Everyone Brave Is Forgiven

Hilda and I have applied to work on the ambulances. It might be exciting to drive an ambulance—although to listen to my father, my driving would be certain to cause further casualties. In any case, they will not let me teach. It is too bad, but perhaps they are right. It is my constant regret that my class would still be alive if I had not insisted on carrying on once the air raids began. We live, you see, and even a mule like me must learn. I was brought up to believe that everyone brave is forgiven, but in wartime courage is cheap and clemency out of season.

Unless you tell me otherwise, I shall keep up the rent on the garret. I thought you might like it to be there when you geot back. In your wardrobe you have three viable ties, four shirts of which two are almost serviceable, and a lounge suit in a style that I can only describe as conventional. Forgive me if you feel that “dull” is a better word. I have applied mothballs, though I was tempted to use something more flammable. You must let me know what you want to do about arrangements.

Sincerely,

Mary North

Alistair put down the letter and stood up. For a few minutes he looked out over the devastated port and the black harbor still sickly with oil. Then he sat back at his metal table and took up a stub of pencil and an airmail sheet.

Dear Mary,

Thank you for your kind letter. You must surrender the garret and let me know what you have paid in rent so I can reimburse you. As for my poor old clothes, surely there is some yokel in your father’s constituency who can hang them on a scarecrow. Furthermore

He hesitated. What had she meant by You must let me know what you want to do about arrangements? He read her letter through again, finding it impenetrable. If it was a simple request for instructions, perhaps there were too many crocuses in it. If it was something more, then perhaps there were not enough roses. He screwed up his page and began again.

Mary,

If you really do not mind, I hope you will keep the garret on, at least until I have a chance to come and say goodbye to the old dump. I would like a place to remember Tom by. Of course it is your place now, yours and his, so you must do what you feel is

He crumpled that page up too. Was she asking him to talk about Tom, or allowing him not to? She missed Tom, he missed Tom—but the living must live with the living, this was understood in her letter. Therefore, how boorish of him to bang on about Tom.

He rubbed his eyes. It was impossible. In the history of the world there was not one example of a man ever having written a satisfactory letter to a woman who mattered to him. How could he even attempt it, after eight days and nights of bombing? And yet this is when he must write: now, in the lull between attacks, when his letter would go straight out on the next available airplane. War made one do everything when one wasn’t at all ready. Dying, yes, but also living.

Mary,

Damn the garret and damn my old clothes, I wish I were there with you.

He stopped. Perhaps he was entirely misreading it. Now that he read her letter again, he was ashamed. She loved Tom, and Tom was dead, and her letter was a game attempt to buck herself up. She was a child talking herself into courage and she wanted a brotherly word from him, nothing more. She needed him to tell her that it was all right, that he felt hollow about Tom too—that this was simply how it was with the dead, and it did not mean that one had not loved them enough. And yet at the same time, her letter seemed to say, “I love you—can anything be done?” after only the mildest decryption.

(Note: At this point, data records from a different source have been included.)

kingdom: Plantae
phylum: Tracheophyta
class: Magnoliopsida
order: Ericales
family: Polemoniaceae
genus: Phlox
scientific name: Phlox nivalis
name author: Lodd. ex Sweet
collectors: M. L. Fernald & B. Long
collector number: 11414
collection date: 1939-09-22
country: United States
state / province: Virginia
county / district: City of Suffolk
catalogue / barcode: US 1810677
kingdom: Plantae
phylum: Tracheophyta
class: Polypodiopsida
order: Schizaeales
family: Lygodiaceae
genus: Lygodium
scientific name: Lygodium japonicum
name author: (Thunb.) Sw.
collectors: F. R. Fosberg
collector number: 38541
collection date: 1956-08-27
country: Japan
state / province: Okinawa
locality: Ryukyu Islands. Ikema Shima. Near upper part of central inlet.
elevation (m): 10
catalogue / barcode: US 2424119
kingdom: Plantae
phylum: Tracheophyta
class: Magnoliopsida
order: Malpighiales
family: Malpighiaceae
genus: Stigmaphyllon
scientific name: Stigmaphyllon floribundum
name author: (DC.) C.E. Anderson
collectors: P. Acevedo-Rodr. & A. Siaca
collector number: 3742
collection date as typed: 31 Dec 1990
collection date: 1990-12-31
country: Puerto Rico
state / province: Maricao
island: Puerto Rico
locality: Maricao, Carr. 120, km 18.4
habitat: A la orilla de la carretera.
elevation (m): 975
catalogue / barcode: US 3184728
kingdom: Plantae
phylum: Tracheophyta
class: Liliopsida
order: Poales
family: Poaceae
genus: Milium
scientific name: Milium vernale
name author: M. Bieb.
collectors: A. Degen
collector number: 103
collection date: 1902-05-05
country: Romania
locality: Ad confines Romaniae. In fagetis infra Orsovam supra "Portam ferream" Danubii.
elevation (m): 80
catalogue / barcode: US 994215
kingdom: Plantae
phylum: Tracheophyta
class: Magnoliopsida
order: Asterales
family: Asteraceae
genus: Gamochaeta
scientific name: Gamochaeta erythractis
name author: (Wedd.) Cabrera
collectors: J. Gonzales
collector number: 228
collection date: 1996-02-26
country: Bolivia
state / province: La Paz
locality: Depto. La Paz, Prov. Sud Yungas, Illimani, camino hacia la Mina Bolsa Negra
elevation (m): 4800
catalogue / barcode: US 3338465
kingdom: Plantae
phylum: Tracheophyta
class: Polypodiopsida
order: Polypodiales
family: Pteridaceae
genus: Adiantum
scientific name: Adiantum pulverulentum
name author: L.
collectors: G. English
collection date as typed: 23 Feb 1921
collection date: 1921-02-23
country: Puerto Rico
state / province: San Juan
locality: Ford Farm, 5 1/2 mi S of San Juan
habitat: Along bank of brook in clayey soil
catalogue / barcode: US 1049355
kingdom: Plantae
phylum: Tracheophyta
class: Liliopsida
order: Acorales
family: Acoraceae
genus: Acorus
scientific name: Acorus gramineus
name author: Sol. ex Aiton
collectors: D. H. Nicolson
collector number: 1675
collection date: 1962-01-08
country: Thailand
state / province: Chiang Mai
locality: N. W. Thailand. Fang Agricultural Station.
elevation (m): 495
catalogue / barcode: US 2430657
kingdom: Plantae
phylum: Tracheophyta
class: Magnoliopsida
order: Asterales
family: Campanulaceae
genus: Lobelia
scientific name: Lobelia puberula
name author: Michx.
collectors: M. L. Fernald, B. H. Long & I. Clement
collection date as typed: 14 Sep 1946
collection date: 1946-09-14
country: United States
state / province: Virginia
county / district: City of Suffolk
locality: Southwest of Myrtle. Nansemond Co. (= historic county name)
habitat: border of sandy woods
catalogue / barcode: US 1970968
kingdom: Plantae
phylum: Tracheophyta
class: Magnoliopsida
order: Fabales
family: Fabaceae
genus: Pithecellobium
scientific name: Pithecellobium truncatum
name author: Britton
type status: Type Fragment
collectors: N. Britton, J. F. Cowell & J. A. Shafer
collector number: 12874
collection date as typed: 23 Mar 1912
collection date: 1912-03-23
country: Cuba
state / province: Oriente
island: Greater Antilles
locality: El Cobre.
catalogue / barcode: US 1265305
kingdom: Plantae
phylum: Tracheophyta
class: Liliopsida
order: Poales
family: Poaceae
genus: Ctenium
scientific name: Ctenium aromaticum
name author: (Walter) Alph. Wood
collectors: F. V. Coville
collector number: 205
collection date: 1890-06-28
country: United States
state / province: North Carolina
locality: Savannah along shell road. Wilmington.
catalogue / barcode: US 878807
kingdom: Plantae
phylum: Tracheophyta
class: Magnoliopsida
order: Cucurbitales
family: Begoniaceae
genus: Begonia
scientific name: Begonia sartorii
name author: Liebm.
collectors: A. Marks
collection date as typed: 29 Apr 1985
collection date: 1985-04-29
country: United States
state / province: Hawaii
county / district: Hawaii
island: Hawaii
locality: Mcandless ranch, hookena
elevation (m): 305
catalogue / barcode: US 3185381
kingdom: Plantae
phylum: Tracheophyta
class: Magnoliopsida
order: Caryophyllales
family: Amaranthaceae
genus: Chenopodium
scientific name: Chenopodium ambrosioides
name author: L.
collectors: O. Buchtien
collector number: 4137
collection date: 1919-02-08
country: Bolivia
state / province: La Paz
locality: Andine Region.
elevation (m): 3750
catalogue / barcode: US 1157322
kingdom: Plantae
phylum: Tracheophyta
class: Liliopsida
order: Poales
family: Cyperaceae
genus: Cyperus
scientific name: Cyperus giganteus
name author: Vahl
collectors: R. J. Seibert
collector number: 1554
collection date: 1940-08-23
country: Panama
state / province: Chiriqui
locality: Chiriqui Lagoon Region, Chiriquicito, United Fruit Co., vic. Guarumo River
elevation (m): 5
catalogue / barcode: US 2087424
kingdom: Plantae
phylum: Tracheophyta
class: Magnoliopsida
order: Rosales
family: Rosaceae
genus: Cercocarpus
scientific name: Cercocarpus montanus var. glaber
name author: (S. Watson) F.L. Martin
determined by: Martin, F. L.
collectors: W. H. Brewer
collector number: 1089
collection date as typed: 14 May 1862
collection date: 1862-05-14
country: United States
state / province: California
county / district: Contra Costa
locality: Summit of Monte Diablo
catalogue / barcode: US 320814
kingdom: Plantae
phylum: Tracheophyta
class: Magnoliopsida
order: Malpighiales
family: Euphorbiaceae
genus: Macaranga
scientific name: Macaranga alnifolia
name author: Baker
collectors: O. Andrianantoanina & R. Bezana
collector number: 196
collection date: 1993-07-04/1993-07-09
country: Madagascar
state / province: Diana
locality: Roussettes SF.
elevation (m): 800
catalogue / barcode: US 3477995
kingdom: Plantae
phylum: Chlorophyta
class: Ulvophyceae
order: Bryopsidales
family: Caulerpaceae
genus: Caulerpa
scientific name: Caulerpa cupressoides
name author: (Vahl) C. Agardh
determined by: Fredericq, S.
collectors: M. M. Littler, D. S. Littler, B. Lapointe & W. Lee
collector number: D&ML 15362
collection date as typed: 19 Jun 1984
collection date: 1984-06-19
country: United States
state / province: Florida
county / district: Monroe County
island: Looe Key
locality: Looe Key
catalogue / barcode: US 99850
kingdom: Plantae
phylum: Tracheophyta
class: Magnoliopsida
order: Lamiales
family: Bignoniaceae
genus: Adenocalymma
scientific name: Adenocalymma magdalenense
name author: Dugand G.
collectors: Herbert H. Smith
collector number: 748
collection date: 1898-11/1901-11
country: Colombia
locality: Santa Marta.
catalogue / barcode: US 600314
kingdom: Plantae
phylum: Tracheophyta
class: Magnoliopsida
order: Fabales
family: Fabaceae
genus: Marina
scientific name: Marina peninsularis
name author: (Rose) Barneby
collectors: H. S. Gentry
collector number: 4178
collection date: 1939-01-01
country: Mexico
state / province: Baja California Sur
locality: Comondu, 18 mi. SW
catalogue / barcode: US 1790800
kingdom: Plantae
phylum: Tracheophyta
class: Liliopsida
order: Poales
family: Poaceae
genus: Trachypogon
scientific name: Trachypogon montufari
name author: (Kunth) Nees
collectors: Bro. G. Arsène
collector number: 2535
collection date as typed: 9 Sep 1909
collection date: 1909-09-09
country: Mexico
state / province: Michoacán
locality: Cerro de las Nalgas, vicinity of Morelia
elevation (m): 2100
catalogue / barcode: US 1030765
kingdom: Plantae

He put his head in his hands and groaned. She had had this effect on Tom too—had driven his poor friend around the twist wondering if it could possibly be true that she liked him. If Alistair could believe that he felt Tom laughing at him from beyond the grave, it might make everything easier. But the truth, of course, was just as Mary had put it. One felt nothing at all from the dead. They died, and then they were gone, and one’s heart ached from the sudden absence of feeling more than from any surfeit.

He held Mary’s letter and breathed in the smell of it: soap and cigarette smoke. Here it was, in his hands, this hour of her life in London that he supposed had not been straightforward.

He picked up his pencil and began again.

Mary,

I do not mind what you do with the garret. I mind if you are happy. Do not keep the garret on my account. Keep it if you feel better there. Please consider not taking the ambulance driver position. You know that it is dangerous work in a raid, and you have lost quite enough already. What I find with my men is that they will rush into harm’s way after they have lost a friend. Partly it is the desire to avenge, but it is more than that. I tell them that the war is not their fault. I give my men permission to feel guilty if they die themselves, and not before.

Do not let them tell you that you cannot teach anymore. If you are good at it, then teach. Find a way—I do not think you are one to follow orders. We are all of us orphaned by this war—the world that bore us is gone and now we must be useful where we can.

Yours,

Alistair

He folded the aerogramme, addressed it, gave it to Briggs and collapsed back onto the cot.